And yes...I nag...I nag hard because I am so p-oe'd with the entire situation. I've gotten to the point where I'm numb. And actually, the very thought of his selfish, ignorant, angry mouth touching mine makes me sick to my stomach. I've lost sleep, missed work, stopped eating, binged, drink more (but not too much), my chest always feels heavy like an elephant is sitting on it, I'm getting migraines, I cry every day, I dream of life without him. I've talked to him, yelled at him, gone to counselling with him, read books on relationships, taken advice from online sites, worked more, worked less, spoiled him, taken away from him, changed for him, spent more time with his family, pulled away from my friends and family, stopped my extra curricular activities so that we had more time together, watched him at his sporting events to show I care, you name it, I've done it. 
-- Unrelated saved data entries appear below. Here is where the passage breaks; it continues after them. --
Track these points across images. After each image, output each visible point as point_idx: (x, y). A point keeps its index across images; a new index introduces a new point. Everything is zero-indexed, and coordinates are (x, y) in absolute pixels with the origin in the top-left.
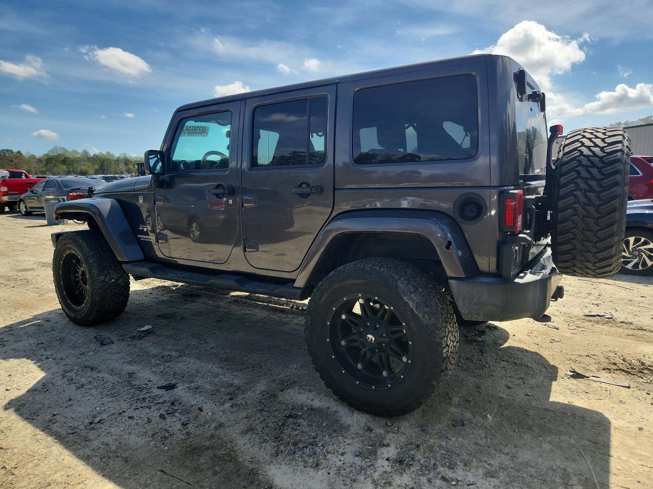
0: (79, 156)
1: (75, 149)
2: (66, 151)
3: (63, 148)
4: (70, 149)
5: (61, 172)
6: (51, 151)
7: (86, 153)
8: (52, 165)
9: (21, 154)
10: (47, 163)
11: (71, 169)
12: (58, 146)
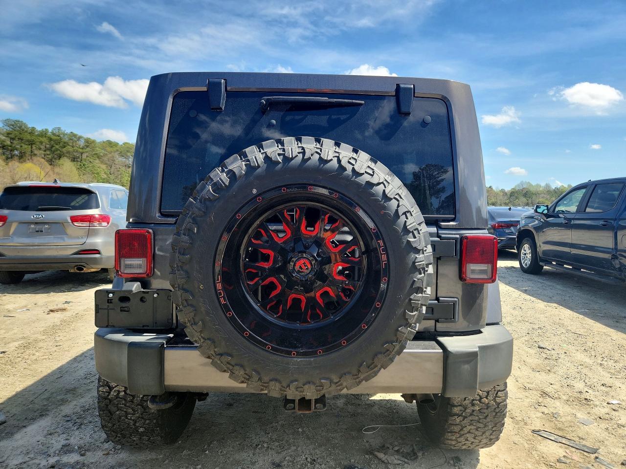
0: (541, 189)
1: (539, 183)
2: (531, 185)
3: (529, 182)
4: (534, 183)
5: (521, 204)
6: (518, 185)
7: (548, 186)
8: (514, 197)
9: (492, 189)
10: (511, 196)
11: (530, 202)
12: (524, 181)
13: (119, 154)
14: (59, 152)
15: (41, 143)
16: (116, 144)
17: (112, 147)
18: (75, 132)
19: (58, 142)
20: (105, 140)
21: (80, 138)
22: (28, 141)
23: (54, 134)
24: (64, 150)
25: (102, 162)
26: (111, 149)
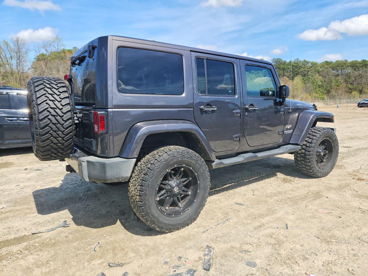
13: (332, 68)
14: (296, 72)
15: (288, 68)
16: (331, 63)
17: (328, 65)
18: (306, 60)
19: (296, 67)
20: (324, 62)
21: (308, 62)
22: (282, 68)
23: (295, 63)
24: (299, 71)
25: (320, 75)
26: (327, 66)
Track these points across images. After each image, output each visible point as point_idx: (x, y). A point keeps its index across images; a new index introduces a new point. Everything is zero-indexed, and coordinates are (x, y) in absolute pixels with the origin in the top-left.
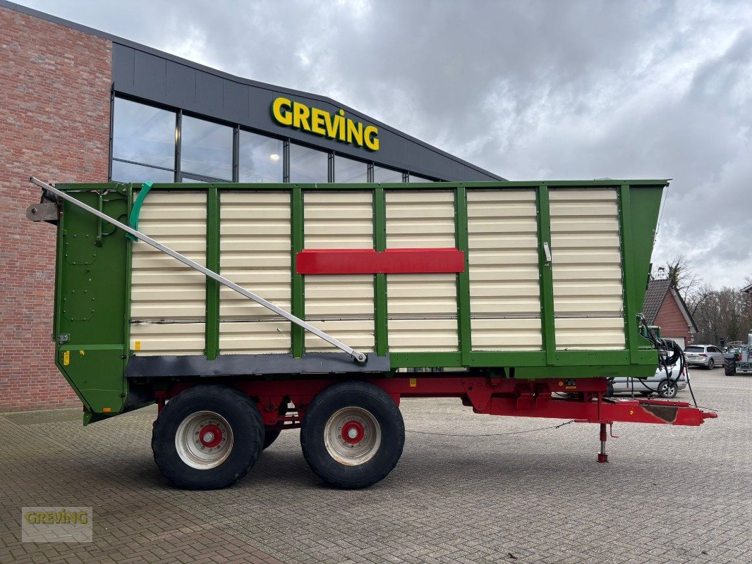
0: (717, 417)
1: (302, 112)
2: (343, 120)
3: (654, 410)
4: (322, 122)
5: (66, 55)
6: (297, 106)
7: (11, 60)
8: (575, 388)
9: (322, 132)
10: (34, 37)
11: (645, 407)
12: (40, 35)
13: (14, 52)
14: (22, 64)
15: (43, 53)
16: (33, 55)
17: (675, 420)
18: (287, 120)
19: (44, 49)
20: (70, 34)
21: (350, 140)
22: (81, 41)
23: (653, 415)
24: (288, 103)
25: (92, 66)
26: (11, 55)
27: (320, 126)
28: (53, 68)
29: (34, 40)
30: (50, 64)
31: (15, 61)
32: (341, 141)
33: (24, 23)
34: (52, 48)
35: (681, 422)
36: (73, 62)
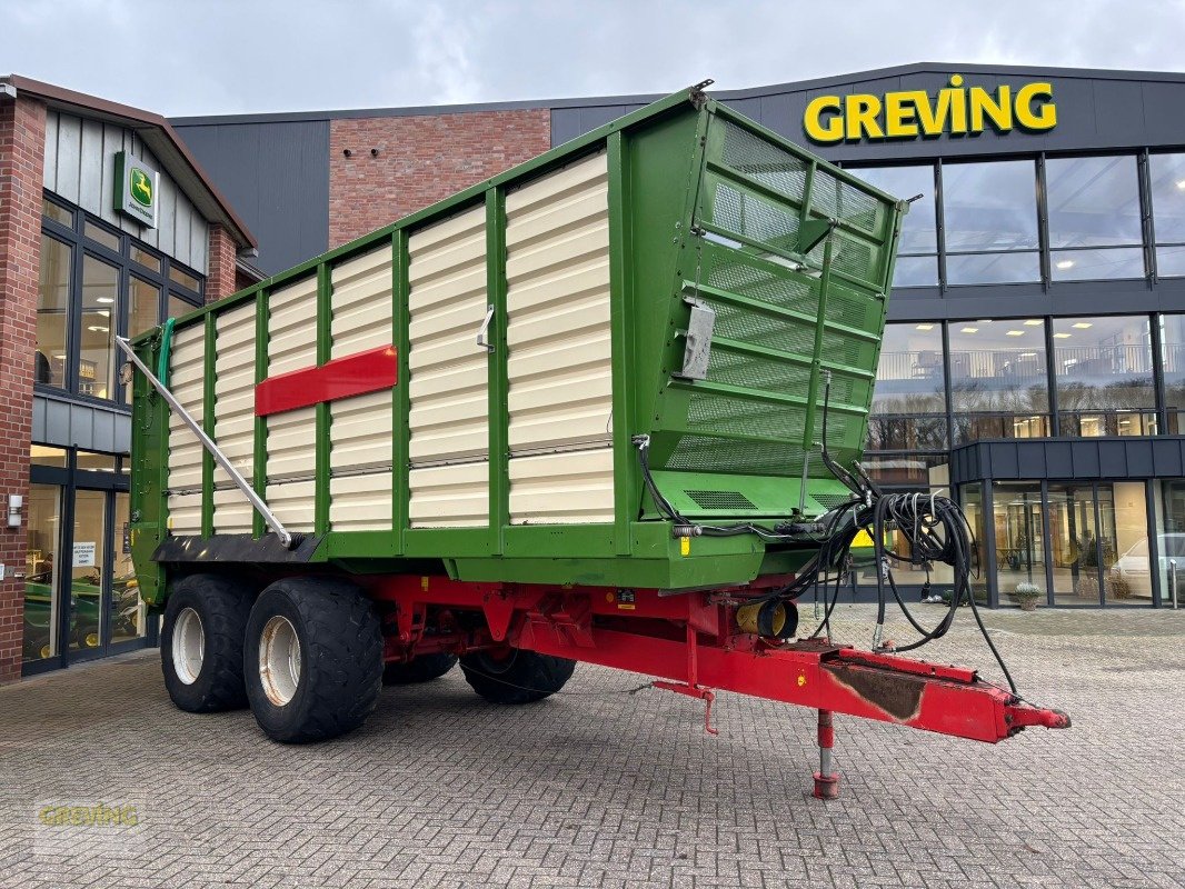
0: (1068, 725)
1: (864, 107)
2: (958, 95)
3: (858, 682)
4: (909, 112)
5: (495, 148)
6: (853, 102)
7: (436, 176)
8: (633, 607)
9: (912, 130)
10: (457, 139)
11: (832, 670)
12: (465, 134)
13: (438, 165)
14: (447, 178)
15: (468, 155)
16: (457, 162)
17: (916, 715)
18: (835, 133)
19: (470, 150)
20: (498, 120)
21: (978, 125)
22: (510, 123)
23: (855, 693)
24: (834, 101)
25: (526, 151)
26: (435, 171)
27: (905, 121)
28: (481, 170)
29: (458, 143)
30: (477, 167)
31: (439, 176)
32: (960, 135)
33: (446, 126)
34: (478, 145)
35: (932, 722)
36: (503, 155)
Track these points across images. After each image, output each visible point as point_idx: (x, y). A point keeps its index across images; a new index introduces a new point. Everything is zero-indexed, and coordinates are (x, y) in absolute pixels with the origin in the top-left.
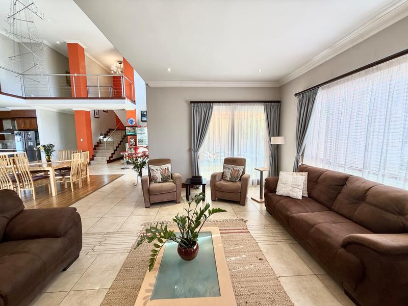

I don't know if this is normal in the demise of a relationship. I'm so confused and hurt. Is this it? Should I walk away? Do others go through this feeling before they leave? Is this normal?


----------



## 827Aug (Apr 27, 2008)

It sounds as though you are at the end of your rope. Apparently everything has been tried, so what is really left? Since he isn't interested in working on the marriage, how can you expect things to improve?

Hope things get better for you.


----------



## pianist87 (Apr 2, 2012)

You're done. I can feel the anguish you feel just by reading your post and I feel bad that you're going through this. It sounds like you've done everything that you possibly can to better your life and his, but it's not working. You've done all you can do, but the reason he's not changing is because he doesn't give a crap. It's time to go, so lawyer up and serve his ass.


----------



## bluebeauty (Aug 25, 2011)

Is he claiming he will change?


----------



## Kurosity (Dec 22, 2011)

Oh my. I am so sorry that you have been through all that. It does sound like you have tried everything and nothing is going to make a difference because the one that needs to do all you have done is not.

I would suggest some IC so that you can servive this.


----------



## Antigen (Apr 9, 2012)

Sucky situation!

You don't mention one redeemable quality.

Why would you even consider staying with this guy?


----------



## grenville (Sep 21, 2011)

If that's genuinely what you think, then you need to leave him now. If, on the other hand, you're just trying on the emotions for size, then ask yourself about his redeeming qualitities and see if you could write an equivalently vehement post praising him. I suspect not, but it's worth a try just to be sure.


----------



## ladybird (Jun 16, 2010)

kissjo said:


> I am so angry/frustrated/hurt/etc. I have been with my husband for 6 years. Initially, I thought he was a wonderful person...but now I think I just wanted to have someone to love (does that make sense?). I feel like I put myself in this situation and its so hard for me to want out. I had been single for a long time because of a bitter relationship that had happened many years before I met my husband, and when I met him, he seemed like he had his poop in order, but really, I think he was just the first person to treat me with some respect that I fell too hard too fast.
> 
> My husband is quite possibly the biggest a-hole that I have ever met. He is the most negative, judgmental person that I know. He can say 100 negative things before something positive can come out of his mouth. And the things he can say about other people are astonishing...people he's never met! I am not that ignorant and the fact that he is always so high strung and angry about who the hell knows what is just deflating to me. He is an embarassment around my friends....I cannot begin to explain how awful he is around my friends and family that for years I made excuses for him and now I can't. Its awful being the one person in a group of people who has "that husband" that nobody likes. Its terrible - and if you knew me and my personality....I'm so bubbly and happy - to have a husband who is just such an angry person is embarassing.
> 
> ...


I started to feel the same way, right before i left my husband. You will get to a point when you know you are done for good and nothing will change your mind about staying. I felt nothing but hatred for the man I once loved more then anything.

You are going to be confused and hurt I was for about a year before i walked out.

I think that it is totally normal to feel what you feel when the a relationship is ending (it is like a death)


----------